The stampede that led to nine people dying at Travis Scott’s Astroworld has put festival organizers around the world in a sensitive spot. That includes Ultra Music Festival, which is returning to Miami for the first time in two years after being canceled just before the start of the coronavirus pandemic.
Ultra has faced its share of battles including Miami residents trying to evict the festival from the downtown over noise. But in the context of Astroworld, city officials have convinced The Miami Herald editorial board the show should go on.
In an editorial titled “Ultra returns to Miami in March. Let’s heed the lessons of the Travis Scott concert”, the board acknowledged that music festivals can turn deadly. The board cited “huge crowds, limited space, popular performers, drugs and alcohol, the quest for a good spot near the stage.”
However, the board also pointed out, “No doubt, the vibe of Ultra and that of a Scott concert are different.” Astroworld features rap and hip hop, while Ultra brings the euphoric and uniting sounds of dance music.
“Scott has a history of encouraging the energized crowds to get wild and to ‘make the ground shake,’ as he did in Houston even as ambulances were rushing into the crowd to aid distressed fans,” the board wrote.

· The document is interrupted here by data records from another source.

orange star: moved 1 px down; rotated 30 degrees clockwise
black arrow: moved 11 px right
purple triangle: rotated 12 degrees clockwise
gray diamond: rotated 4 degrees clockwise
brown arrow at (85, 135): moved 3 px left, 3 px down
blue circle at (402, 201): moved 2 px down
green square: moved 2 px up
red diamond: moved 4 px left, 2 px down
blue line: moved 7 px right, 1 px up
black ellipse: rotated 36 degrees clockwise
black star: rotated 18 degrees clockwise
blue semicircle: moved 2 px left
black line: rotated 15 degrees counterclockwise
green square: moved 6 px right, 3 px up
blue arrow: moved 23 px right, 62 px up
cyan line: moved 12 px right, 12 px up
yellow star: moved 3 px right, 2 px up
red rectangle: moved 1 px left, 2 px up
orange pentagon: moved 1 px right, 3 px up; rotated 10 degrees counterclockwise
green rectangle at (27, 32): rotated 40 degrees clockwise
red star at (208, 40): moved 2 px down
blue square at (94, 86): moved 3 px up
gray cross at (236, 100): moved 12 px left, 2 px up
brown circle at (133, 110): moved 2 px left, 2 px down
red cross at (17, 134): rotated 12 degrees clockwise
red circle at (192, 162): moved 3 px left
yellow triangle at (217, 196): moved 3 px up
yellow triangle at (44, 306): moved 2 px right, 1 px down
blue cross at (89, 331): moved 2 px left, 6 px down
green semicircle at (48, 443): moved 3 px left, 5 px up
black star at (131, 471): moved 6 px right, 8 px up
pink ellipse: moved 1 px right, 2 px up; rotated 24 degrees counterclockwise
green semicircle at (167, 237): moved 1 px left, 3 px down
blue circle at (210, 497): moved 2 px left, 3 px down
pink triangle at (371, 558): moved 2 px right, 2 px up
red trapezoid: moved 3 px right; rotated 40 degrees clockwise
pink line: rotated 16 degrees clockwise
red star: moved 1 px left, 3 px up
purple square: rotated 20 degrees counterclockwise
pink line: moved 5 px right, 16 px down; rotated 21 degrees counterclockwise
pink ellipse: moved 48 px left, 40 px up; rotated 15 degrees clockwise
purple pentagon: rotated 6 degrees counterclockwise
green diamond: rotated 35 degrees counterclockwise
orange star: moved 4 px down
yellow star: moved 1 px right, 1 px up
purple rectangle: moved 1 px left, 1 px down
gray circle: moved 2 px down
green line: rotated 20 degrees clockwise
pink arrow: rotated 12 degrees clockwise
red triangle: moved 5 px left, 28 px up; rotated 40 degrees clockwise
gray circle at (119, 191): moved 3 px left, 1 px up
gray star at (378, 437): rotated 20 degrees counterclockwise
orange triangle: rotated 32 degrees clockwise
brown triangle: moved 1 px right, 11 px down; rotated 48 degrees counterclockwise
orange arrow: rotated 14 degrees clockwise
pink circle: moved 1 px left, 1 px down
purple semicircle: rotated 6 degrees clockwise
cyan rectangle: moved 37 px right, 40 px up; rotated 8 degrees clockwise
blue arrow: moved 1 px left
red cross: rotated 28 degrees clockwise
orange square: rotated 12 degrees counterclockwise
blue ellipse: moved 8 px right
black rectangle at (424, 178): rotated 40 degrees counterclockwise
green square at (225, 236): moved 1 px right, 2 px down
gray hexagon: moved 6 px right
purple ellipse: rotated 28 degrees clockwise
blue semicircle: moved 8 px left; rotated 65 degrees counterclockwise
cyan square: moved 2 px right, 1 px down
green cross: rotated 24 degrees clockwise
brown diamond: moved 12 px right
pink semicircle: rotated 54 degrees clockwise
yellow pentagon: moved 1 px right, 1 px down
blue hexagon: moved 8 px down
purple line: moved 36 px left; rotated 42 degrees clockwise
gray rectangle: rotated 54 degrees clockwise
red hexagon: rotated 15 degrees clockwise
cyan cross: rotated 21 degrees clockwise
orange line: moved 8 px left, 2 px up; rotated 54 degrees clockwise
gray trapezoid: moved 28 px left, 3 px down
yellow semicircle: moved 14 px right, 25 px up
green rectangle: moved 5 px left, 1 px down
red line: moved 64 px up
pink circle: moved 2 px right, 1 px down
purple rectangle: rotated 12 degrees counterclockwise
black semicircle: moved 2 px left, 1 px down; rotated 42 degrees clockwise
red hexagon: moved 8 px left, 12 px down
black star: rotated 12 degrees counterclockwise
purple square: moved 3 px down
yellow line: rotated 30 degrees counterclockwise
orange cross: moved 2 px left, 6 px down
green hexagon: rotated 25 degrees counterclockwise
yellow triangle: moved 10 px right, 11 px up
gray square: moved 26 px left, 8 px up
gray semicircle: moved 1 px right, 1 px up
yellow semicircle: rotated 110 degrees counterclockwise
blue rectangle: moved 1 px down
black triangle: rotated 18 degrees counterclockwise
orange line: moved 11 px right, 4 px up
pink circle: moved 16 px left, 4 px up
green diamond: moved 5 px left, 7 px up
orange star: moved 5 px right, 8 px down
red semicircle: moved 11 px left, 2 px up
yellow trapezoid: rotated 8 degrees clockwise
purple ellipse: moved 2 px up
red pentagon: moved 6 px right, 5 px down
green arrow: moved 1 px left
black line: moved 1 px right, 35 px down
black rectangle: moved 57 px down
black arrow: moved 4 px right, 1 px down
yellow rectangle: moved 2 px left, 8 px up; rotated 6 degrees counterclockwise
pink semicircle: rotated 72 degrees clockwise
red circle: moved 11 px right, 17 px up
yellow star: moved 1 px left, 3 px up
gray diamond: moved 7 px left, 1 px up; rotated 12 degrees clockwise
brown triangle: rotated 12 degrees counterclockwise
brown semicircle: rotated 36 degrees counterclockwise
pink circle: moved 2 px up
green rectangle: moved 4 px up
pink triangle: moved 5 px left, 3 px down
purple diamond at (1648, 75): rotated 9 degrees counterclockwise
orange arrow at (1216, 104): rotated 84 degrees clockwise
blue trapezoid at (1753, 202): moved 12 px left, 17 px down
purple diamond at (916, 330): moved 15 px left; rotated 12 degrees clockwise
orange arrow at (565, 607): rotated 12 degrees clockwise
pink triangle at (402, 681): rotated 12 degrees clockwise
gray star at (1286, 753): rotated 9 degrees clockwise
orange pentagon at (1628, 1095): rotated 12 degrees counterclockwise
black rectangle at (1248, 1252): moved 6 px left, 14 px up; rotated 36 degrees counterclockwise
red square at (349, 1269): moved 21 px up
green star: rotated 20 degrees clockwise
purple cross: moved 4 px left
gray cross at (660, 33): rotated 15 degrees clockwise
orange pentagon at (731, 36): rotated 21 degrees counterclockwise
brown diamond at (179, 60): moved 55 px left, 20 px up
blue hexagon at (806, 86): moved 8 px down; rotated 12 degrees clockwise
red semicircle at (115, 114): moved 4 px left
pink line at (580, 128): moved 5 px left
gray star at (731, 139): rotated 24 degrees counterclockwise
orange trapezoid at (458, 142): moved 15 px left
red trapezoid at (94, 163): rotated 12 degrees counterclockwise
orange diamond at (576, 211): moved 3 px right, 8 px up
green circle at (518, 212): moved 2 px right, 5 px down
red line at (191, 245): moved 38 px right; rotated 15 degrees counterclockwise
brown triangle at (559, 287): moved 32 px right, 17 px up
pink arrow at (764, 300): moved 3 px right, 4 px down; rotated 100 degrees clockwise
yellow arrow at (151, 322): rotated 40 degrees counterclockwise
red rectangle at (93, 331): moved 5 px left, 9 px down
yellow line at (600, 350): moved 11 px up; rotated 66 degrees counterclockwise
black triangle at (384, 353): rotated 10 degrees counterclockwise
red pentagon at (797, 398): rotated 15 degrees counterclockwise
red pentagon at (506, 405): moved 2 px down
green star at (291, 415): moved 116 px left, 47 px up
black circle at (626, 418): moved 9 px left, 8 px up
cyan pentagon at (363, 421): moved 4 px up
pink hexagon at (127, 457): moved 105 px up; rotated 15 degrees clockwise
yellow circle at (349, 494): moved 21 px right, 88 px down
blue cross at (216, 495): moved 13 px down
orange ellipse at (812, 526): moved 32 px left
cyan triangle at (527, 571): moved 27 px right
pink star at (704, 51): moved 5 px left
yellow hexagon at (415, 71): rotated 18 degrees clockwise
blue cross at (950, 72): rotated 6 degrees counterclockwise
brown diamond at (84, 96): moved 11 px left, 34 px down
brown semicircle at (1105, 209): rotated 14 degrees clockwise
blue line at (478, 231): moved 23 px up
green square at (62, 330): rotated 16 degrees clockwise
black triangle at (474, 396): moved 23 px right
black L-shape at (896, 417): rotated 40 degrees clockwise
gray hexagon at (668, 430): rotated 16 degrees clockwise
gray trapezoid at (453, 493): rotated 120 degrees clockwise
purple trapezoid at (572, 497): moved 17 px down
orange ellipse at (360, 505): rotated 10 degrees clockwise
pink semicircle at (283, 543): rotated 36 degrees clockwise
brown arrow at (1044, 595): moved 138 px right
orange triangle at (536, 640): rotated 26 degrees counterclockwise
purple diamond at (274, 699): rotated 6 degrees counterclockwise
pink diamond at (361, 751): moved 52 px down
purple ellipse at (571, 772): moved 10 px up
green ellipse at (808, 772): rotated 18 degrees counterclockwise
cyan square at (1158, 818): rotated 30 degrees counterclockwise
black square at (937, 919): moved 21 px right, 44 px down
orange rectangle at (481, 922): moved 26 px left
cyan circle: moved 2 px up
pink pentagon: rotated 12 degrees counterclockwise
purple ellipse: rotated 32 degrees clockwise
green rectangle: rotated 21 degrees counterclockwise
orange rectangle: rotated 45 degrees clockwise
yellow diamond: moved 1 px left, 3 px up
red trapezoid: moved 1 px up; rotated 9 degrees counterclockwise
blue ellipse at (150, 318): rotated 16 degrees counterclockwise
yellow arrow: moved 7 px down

“In the end, fans suffered suffocation, trampling and heart failure, with eight dead (now nine) and 25 hospitalized.”
The board noted, “Yes, Ultra is mellower but the Miami extravaganza hasn’t been without violence.”
In 2015, people crashing the event without tickets trampled a security guard. Quite a different situation.
Preparing for Ultra
Astroworld’s disaster should prompt Miami officials and Ultra organizers to look at their crowd control plans, the board said.
The board asked former Miami Police Chief Ray Martinez, who has been hired as Ultra’s security chief, to weigh in.
“We don’t know enough yet as to what led to the Houston tragedy,” Martinez said. “But we will pay attention to lessons to be learned and adopt them for Ultra if warranted.”
Meanwhile, Miami Mayor Francis Suarez assured the board that the city will be ready.
“Miami police and fire have worked events of the same magnitude of Astroworld or larger for decades,” Suarez said.